◆ Extracted material:

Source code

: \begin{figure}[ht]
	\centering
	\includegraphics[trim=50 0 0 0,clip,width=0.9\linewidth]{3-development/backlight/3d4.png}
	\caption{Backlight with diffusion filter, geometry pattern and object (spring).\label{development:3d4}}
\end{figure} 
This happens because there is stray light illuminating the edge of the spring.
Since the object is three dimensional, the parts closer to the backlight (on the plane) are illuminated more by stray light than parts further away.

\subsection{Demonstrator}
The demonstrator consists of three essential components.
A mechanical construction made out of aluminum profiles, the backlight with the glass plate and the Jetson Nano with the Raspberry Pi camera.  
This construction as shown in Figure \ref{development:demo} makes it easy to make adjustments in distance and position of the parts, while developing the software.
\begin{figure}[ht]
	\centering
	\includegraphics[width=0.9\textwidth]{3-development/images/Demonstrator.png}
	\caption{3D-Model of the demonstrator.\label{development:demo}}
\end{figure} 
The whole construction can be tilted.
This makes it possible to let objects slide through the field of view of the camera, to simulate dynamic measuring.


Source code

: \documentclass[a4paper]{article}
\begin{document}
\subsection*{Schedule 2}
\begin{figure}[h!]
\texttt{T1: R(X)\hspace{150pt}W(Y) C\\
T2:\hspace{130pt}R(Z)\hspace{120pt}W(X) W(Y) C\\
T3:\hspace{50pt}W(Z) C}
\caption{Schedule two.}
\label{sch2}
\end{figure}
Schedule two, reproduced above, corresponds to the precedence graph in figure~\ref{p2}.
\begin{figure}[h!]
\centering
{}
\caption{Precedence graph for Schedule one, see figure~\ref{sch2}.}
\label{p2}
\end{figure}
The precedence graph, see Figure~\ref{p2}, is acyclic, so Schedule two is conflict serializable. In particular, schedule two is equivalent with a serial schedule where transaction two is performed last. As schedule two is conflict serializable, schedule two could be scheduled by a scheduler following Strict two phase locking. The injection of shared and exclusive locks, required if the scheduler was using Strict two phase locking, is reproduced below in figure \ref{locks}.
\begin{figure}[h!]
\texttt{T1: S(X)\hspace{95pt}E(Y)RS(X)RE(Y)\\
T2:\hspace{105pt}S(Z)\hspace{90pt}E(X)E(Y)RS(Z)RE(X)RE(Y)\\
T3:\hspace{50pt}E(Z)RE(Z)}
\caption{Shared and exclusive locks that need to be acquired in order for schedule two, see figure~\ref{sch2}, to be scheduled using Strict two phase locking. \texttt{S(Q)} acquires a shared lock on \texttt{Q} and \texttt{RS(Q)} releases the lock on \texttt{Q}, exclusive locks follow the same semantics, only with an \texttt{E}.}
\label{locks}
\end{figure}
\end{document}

◆ Work instructions: Word for word, give back all of the records.

◆ Answer to this problem:
Source code

: \begin{figure}[ht]
	\centering
	\includegraphics[trim=50 0 0 0,clip,width=0.9\linewidth]{3-development/backlight/3d4.png}
	\caption{Backlight with diffusion filter, geometry pattern and object (spring).\label{development:3d4}}
\end{figure} 
This happens because there is stray light illuminating the edge of the spring.
Since the object is three dimensional, the parts closer to the backlight (on the plane) are illuminated more by stray light than parts further away.

\subsection{Demonstrator}
The demonstrator consists of three essential components.
A mechanical construction made out of aluminum profiles, the backlight with the glass plate and the Jetson Nano with the Raspberry Pi camera.  
This construction as shown in Figure \ref{development:demo} makes it easy to make adjustments in distance and position of the parts, while developing the software.
\begin{figure}[ht]
	\centering
	\includegraphics[width=0.9\textwidth]{3-development/images/Demonstrator.png}
	\caption{3D-Model of the demonstrator.\label{development:demo}}
\end{figure} 
The whole construction can be tilted.
This makes it possible to let objects slide through the field of view of the camera, to simulate dynamic measuring.


Source code

: \documentclass[a4paper]{article}
\begin{document}
\subsection*{Schedule 2}
\begin{figure}[h!]
\texttt{T1: R(X)\hspace{150pt}W(Y) C\\
T2:\hspace{130pt}R(Z)\hspace{120pt}W(X) W(Y) C\\
T3:\hspace{50pt}W(Z) C}
\caption{Schedule two.}
\label{sch2}
\end{figure}
Schedule two, reproduced above, corresponds to the precedence graph in figure~\ref{p2}.
\begin{figure}[h!]
\centering
{}
\caption{Precedence graph for Schedule one, see figure~\ref{sch2}.}
\label{p2}
\end{figure}
The precedence graph, see Figure~\ref{p2}, is acyclic, so Schedule two is conflict serializable. In particular, schedule two is equivalent with a serial schedule where transaction two is performed last. As schedule two is conflict serializable, schedule two could be scheduled by a scheduler following Strict two phase locking. The injection of shared and exclusive locks, required if the scheduler was using Strict two phase locking, is reproduced below in figure \ref{locks}.
\begin{figure}[h!]
\texttt{T1: S(X)\hspace{95pt}E(Y)RS(X)RE(Y)\\
T2:\hspace{105pt}S(Z)\hspace{90pt}E(X)E(Y)RS(Z)RE(X)RE(Y)\\
T3:\hspace{50pt}E(Z)RE(Z)}
\caption{Shared and exclusive locks that need to be acquired in order for schedule two, see figure~\ref{sch2}, to be scheduled using Strict two phase locking. \texttt{S(Q)} acquires a shared lock on \texttt{Q} and \texttt{RS(Q)} releases the lock on \texttt{Q}, exclusive locks follow the same semantics, only with an \texttt{E}.}
\label{locks}
\end{figure}
\end{document}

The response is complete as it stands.